Facebook is breaking ground on a new, custom data center in Prineville, Oregon. The multi-million dollar new center means over 200 jobs during its 12-month construction phase. When finished, the data center will employ at least 35 full-time workers and dozens more part-time and contract employees.
In a press release issued from Washington D.C., Oregon Senator Ron Wyden said the following:
“The more than 200 construction jobs and 35 full-time positions that this project will bring to Prineville could not come at a better time, but the technology and training that comes from partnering with a pioneer like Facebook positions Oregon firmly on the cutting edge. While it is never hard to convince anyone that Oregon is a good place to call home, the Governor deserves a lot of credit for making this project a reality. I believe that today’s announcement will be the first of many as Oregon takes its place among the world’s technological leaders.”
In addition to Wyden’s statement, Senator Jeff Merkley and Governor Ted Kulongoski also issued press releases praising the new development. Kudos in particular to Kulongoski and his staff for working behind the scenes for many months to make the center in Oregon a reality.
InfoWorld reports, using energy-saving techniques such as free cooling, Facebook’s new data center in Oregon could be among the world’s greenest:
According to Facebook VP of technical operations Jonathan Heiliger, Facebook plans to achieve its remarkably low PUE through several energy-saving techniques. Among them, Facebook will use an airside economizer between 70 and 80 percent of the time to cool the facility with outside air. This technique is also known as “free cooling.” The rest of the time, the facility will employ an evaporative cooling system, which evaporates water to cool incoming air, rather than using a more energy-intensive traditional chiller system.
Facebook reports that it will reuse server heat to keep offices toasty during the colder months. Additionally, the company says it’s adopting a proprietary UPS (uninterruptable power supply) technology that reduces electricity usage by as much as 12 percent.
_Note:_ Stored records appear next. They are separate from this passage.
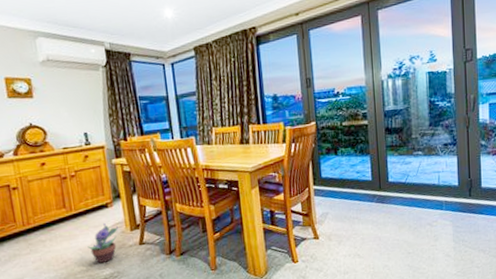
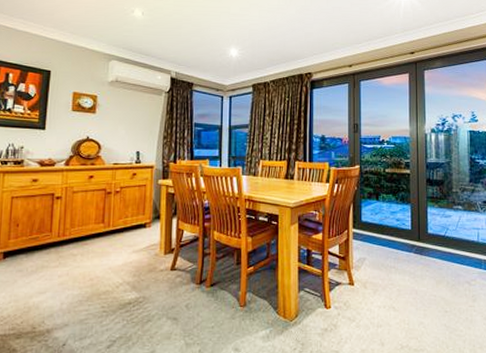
decorative plant: present [87,222,118,263] -> none [118,243,152,285]

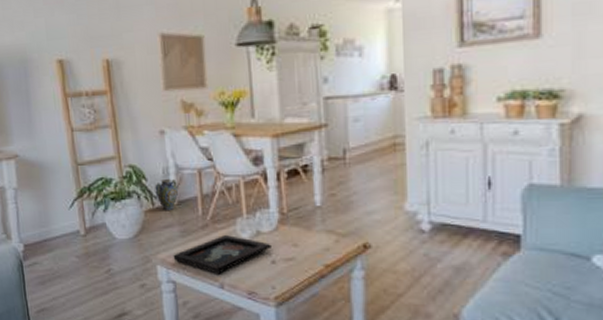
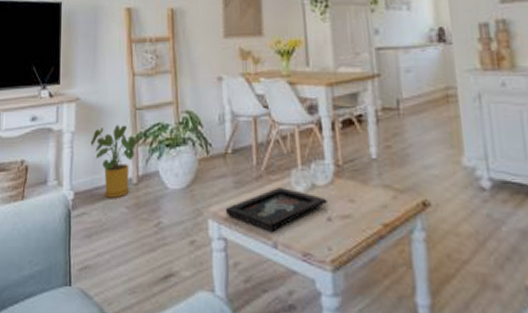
house plant: none [34,180,83,248] -> present [90,125,138,198]
ceramic jug: present [155,178,179,210] -> none [210,125,234,159]

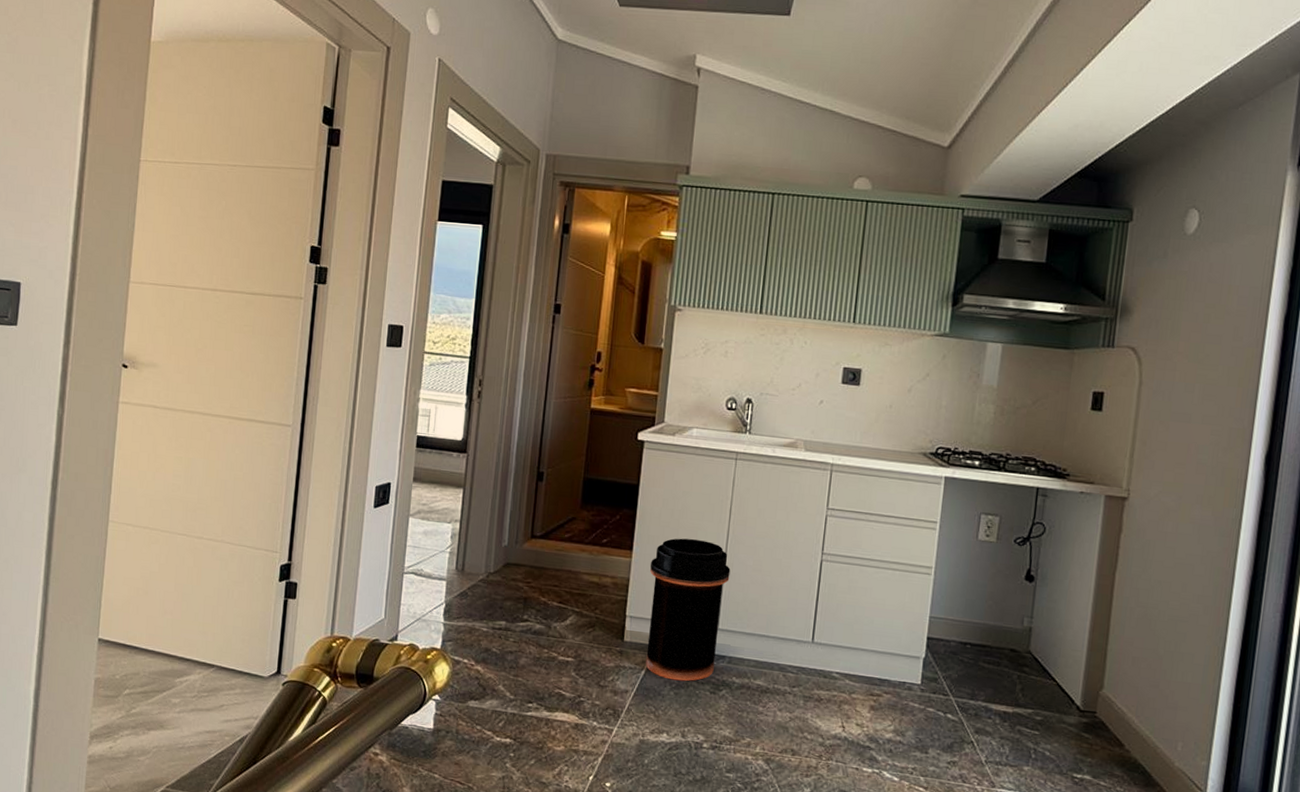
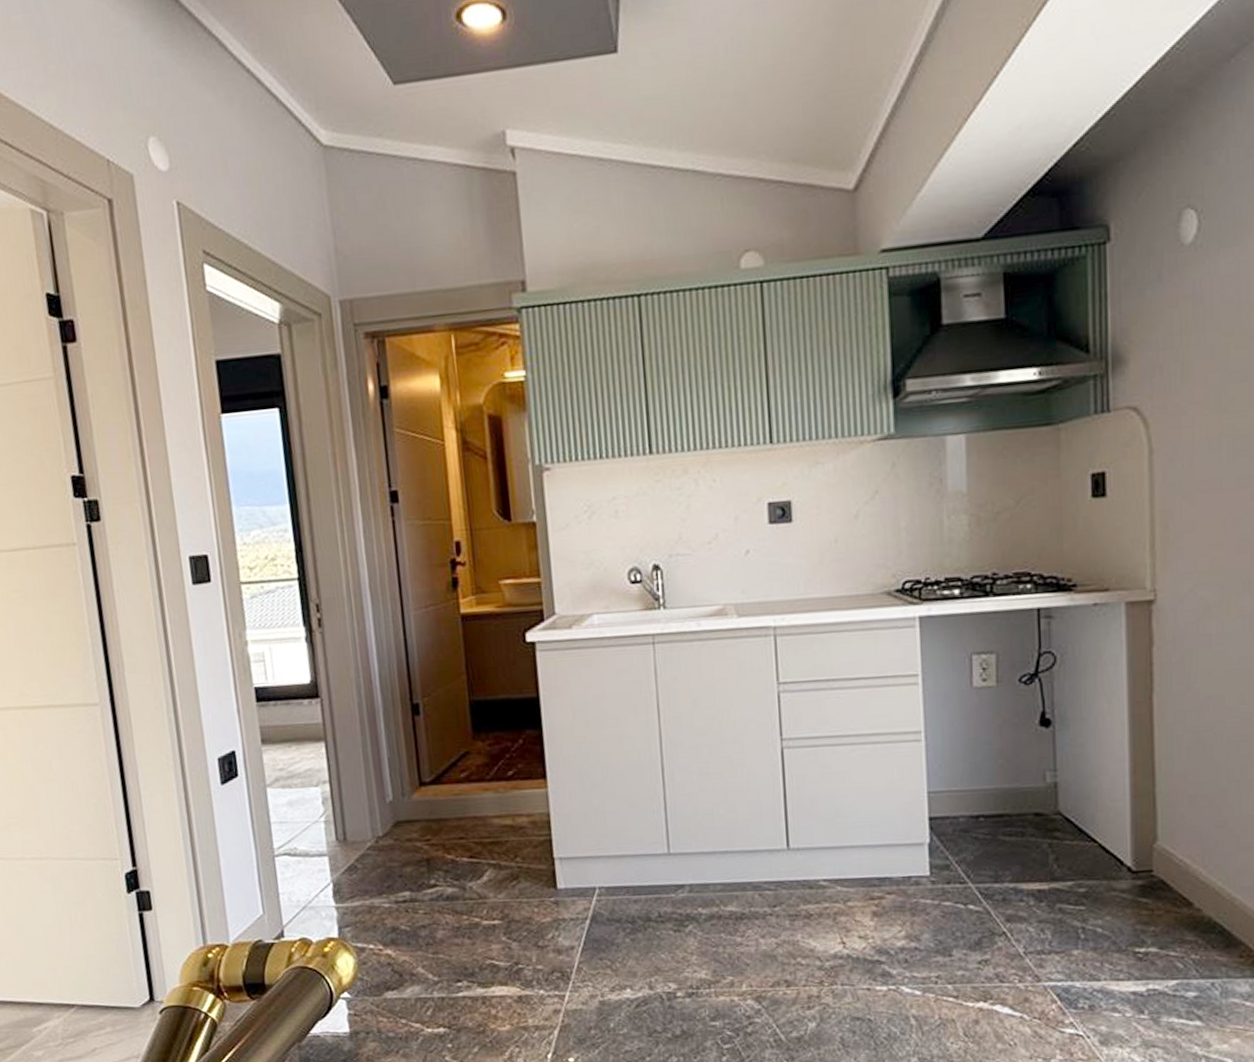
trash can: present [645,538,731,681] -> none [571,750,674,925]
This new, green, energy efficient data center is great news for Oregon’s economy. The new center should act as a big “open for business sign” for other companies in this quickly growing field. The new development sends a signal to the rest of the world that Oregon is a player in the ever expanding and growing field of technology. The story is a great example of how the public and private sector can work together to create economic opportunity for Oregon communities.